Instructions to follow - Should the listing contain images, exclude them; give the rest again exactly.

Input data -
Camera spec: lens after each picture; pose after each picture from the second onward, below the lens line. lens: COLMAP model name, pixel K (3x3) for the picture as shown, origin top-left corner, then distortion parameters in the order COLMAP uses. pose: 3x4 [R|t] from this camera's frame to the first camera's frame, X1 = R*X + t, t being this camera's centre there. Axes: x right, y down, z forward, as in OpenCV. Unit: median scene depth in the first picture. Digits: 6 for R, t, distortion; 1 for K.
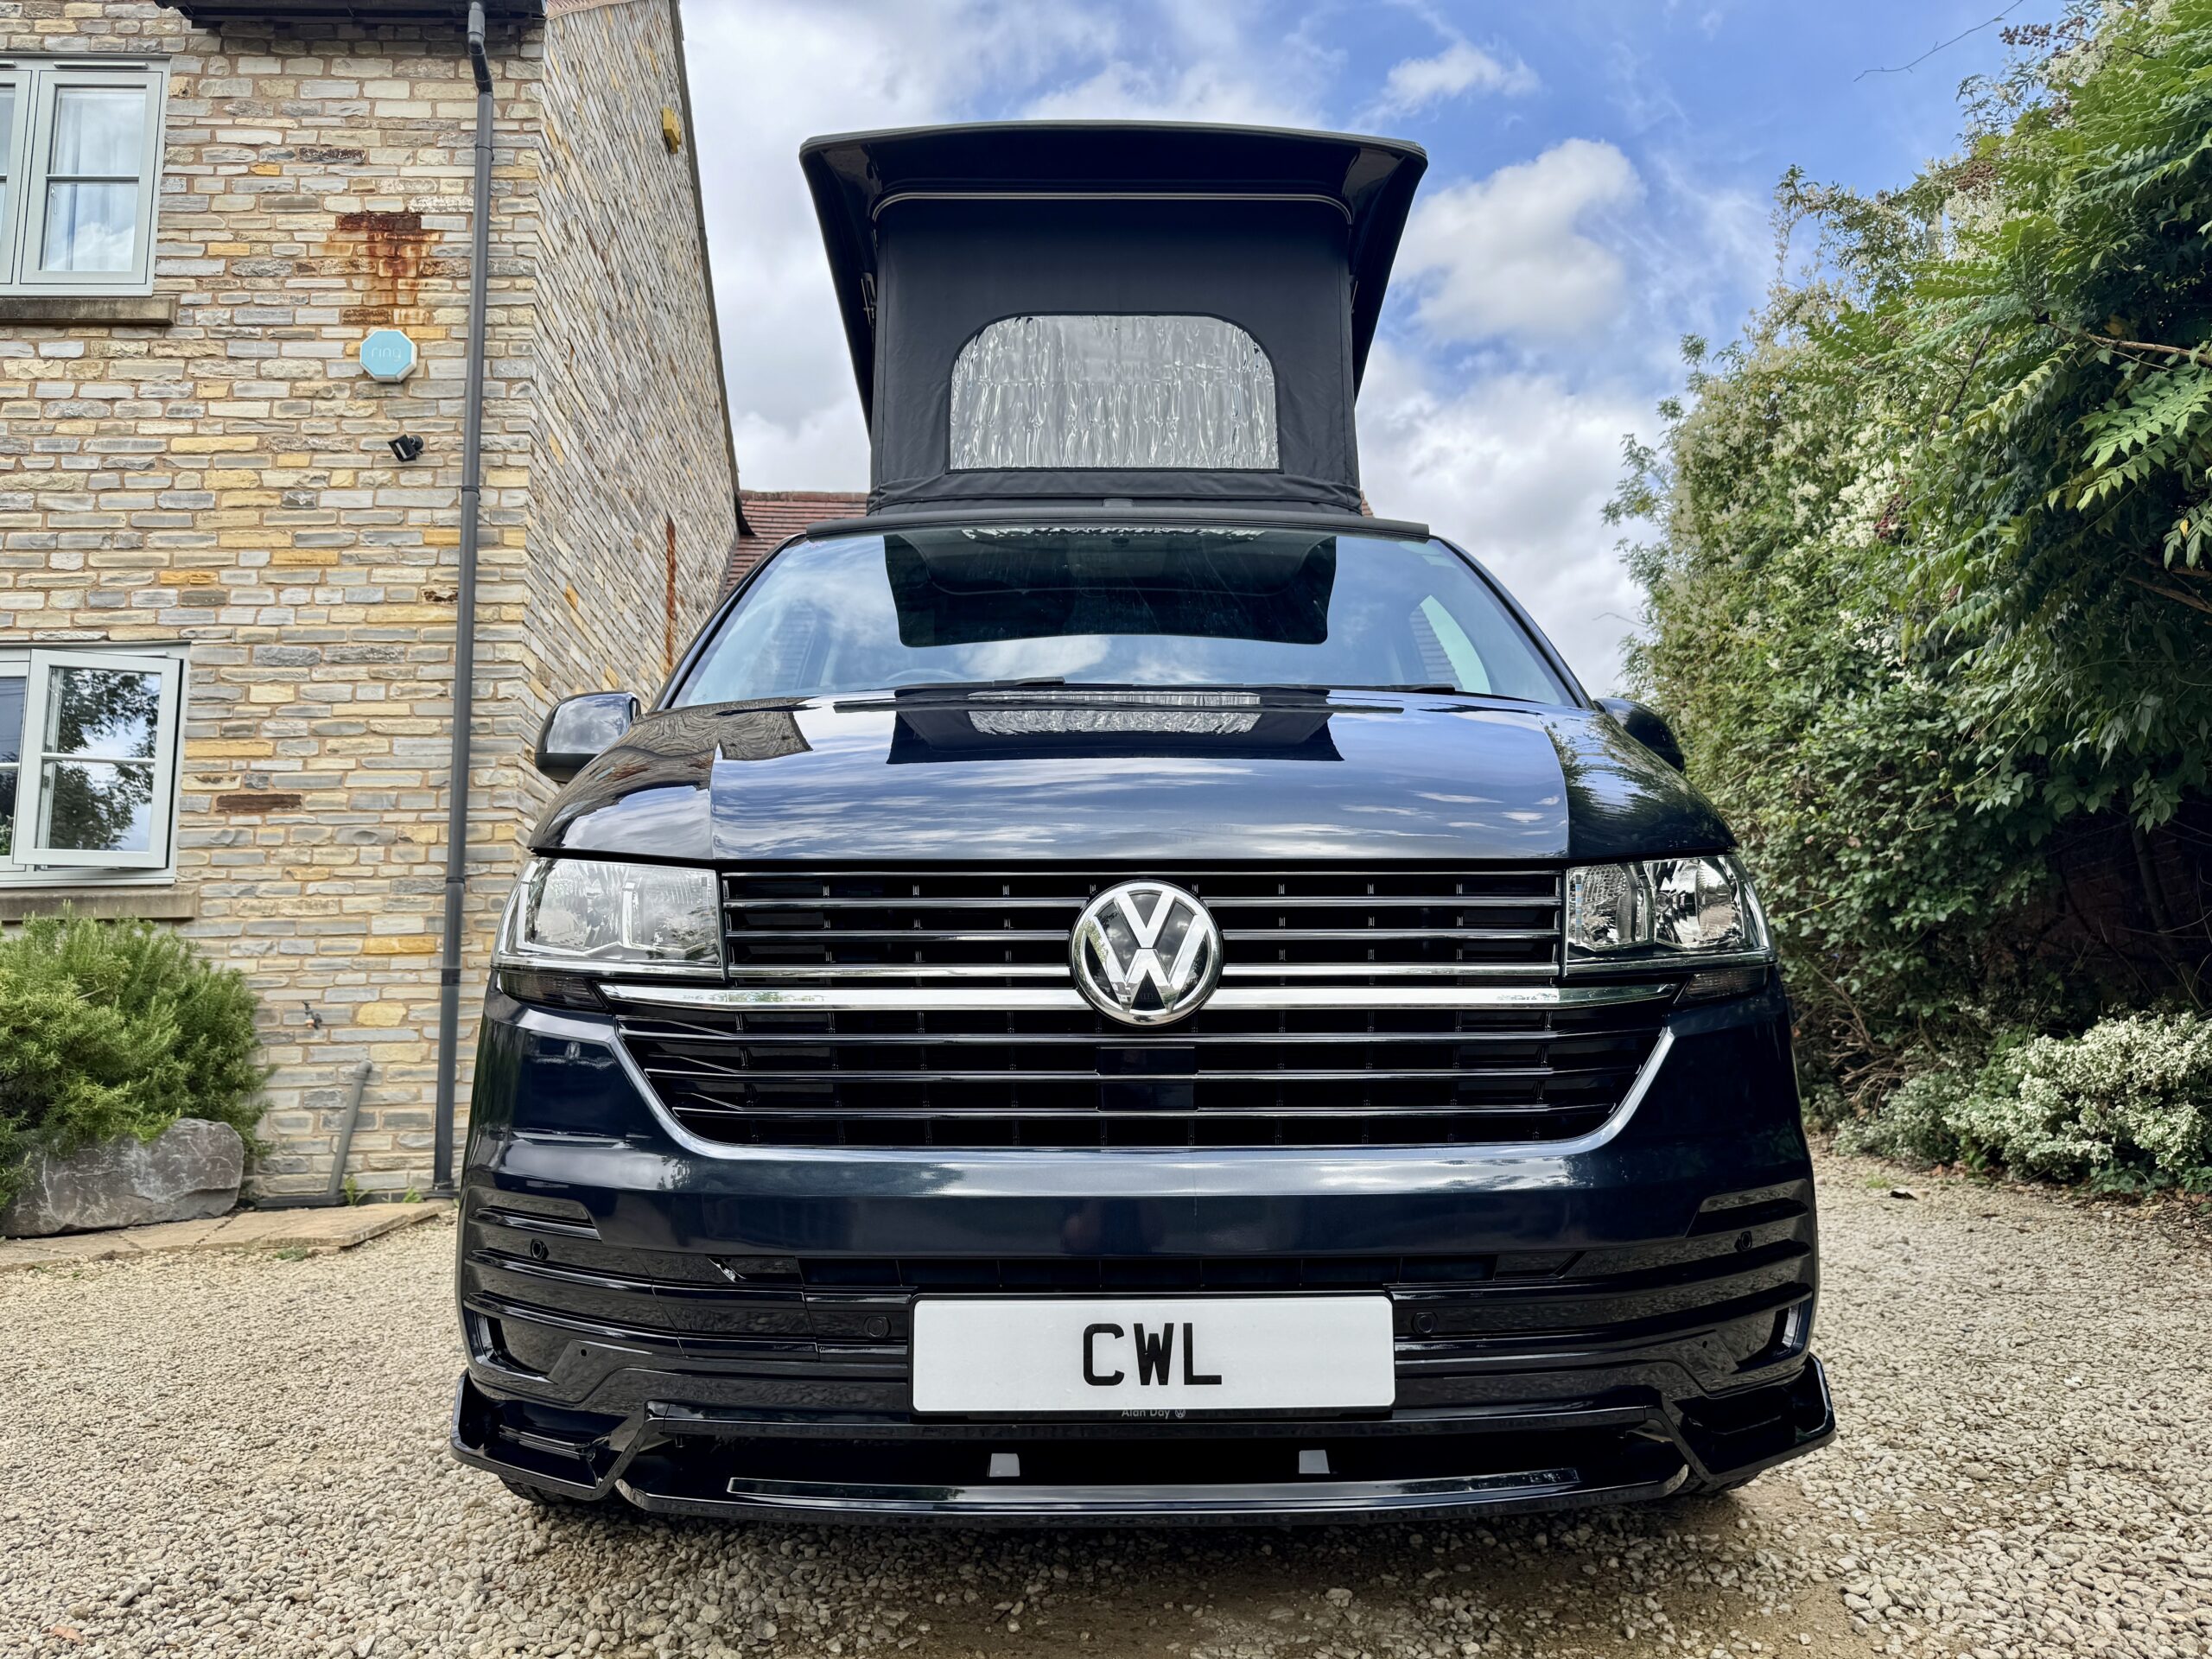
lens RADIAL K [[1552.4, 0, 1104.6], [0, 1552.4, 830.9], [0, 0, 1]] dist [0.034818, -0.042264]
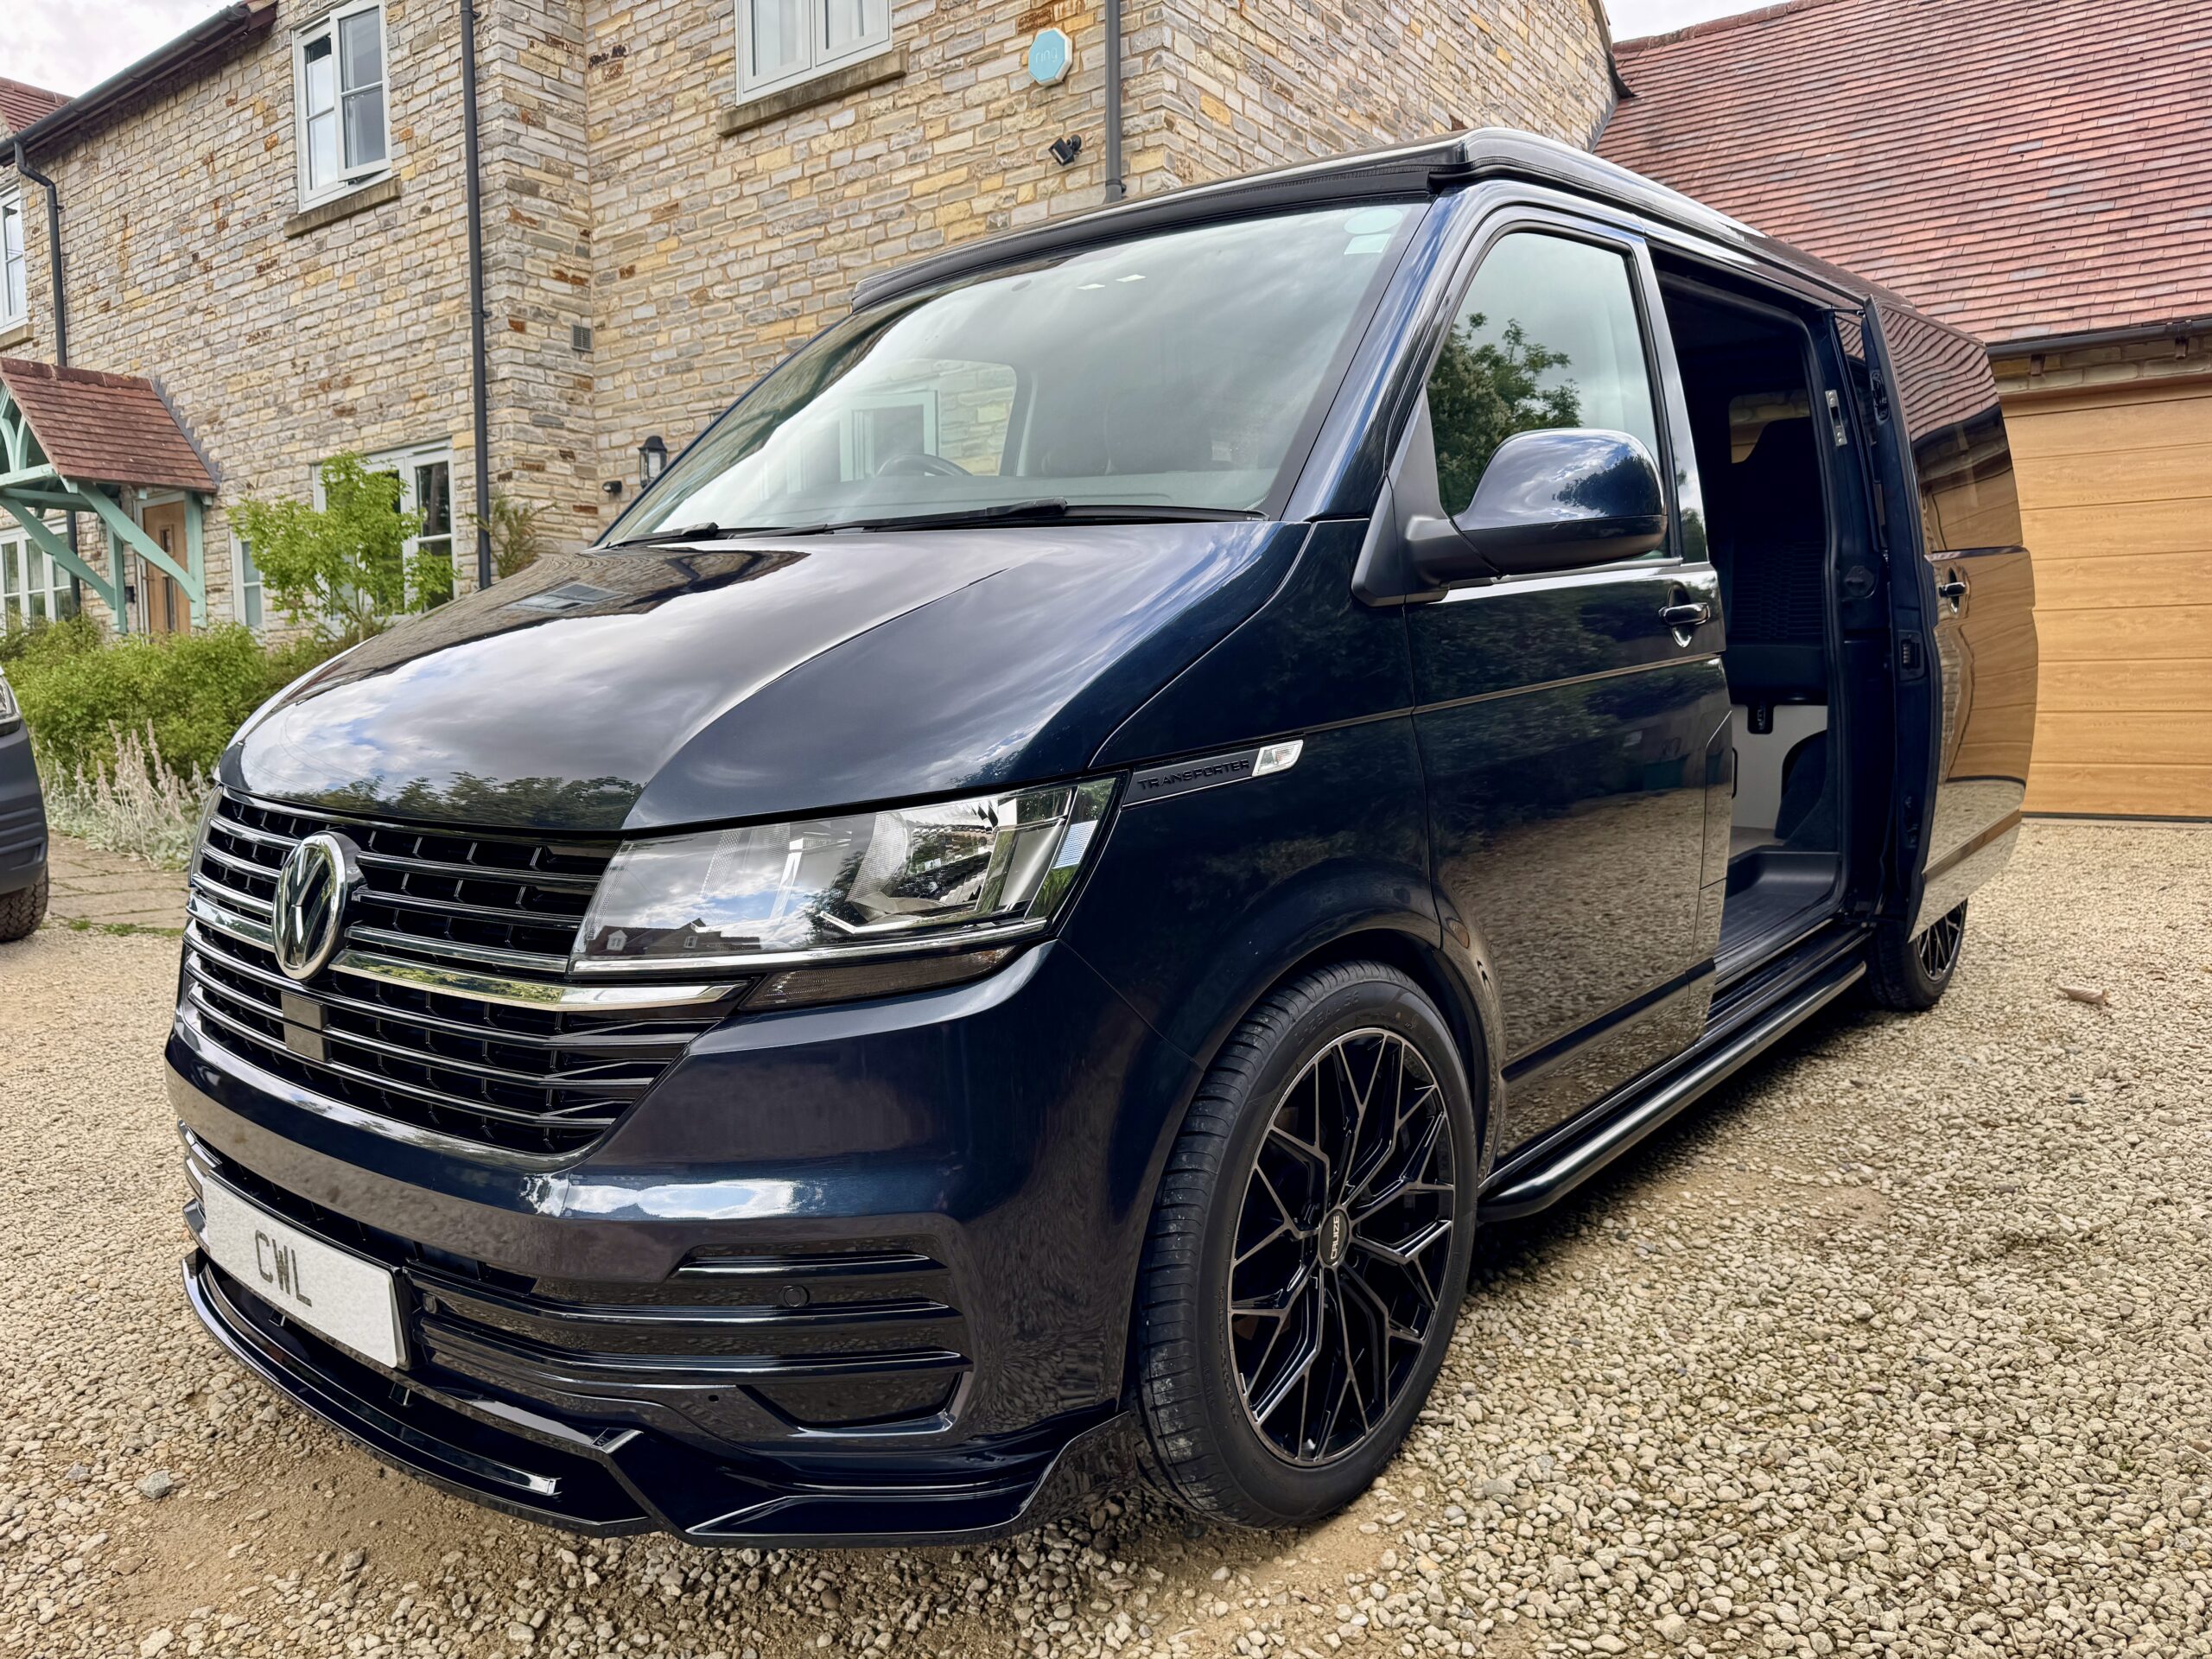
lens RADIAL K [[1578.3, 0, 1114.6], [0, 1578.3, 832.2], [0, 0, 1]] dist [0.001854, -0.007373]
pose [[0.761222, 0.074359, -0.644214, 0.344241], [0.098069, 0.968779, 0.227704, -0.050224], [0.641033, -0.236511, 0.730164, 0.175625]]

Answer space -
Camera spec: lens after each picture; pose after each picture from the second onward, below the lens line. lens: COLMAP model name, pixel K (3x3) for the picture as shown, origin top-left corner, then distortion parameters in the order COLMAP uses. pose: 3x4 [R|t] from this camera's frame to the first camera's frame, X1 = R*X + t, t being this camera's centre there. Axes: x right, y down, z forward, as in OpenCV. Unit: median scene depth in the first picture. Digits: 6 for R, t, distortion; 1 for K.
lens RADIAL K [[1552.4, 0, 1104.6], [0, 1552.4, 830.9], [0, 0, 1]] dist [0.034818, -0.042264]
lens RADIAL K [[1578.3, 0, 1114.6], [0, 1578.3, 832.2], [0, 0, 1]] dist [0.001854, -0.007373]
pose [[0.761222, 0.074359, -0.644214, 0.344241], [0.098069, 0.968779, 0.227704, -0.050224], [0.641033, -0.236511, 0.730164, 0.175625]]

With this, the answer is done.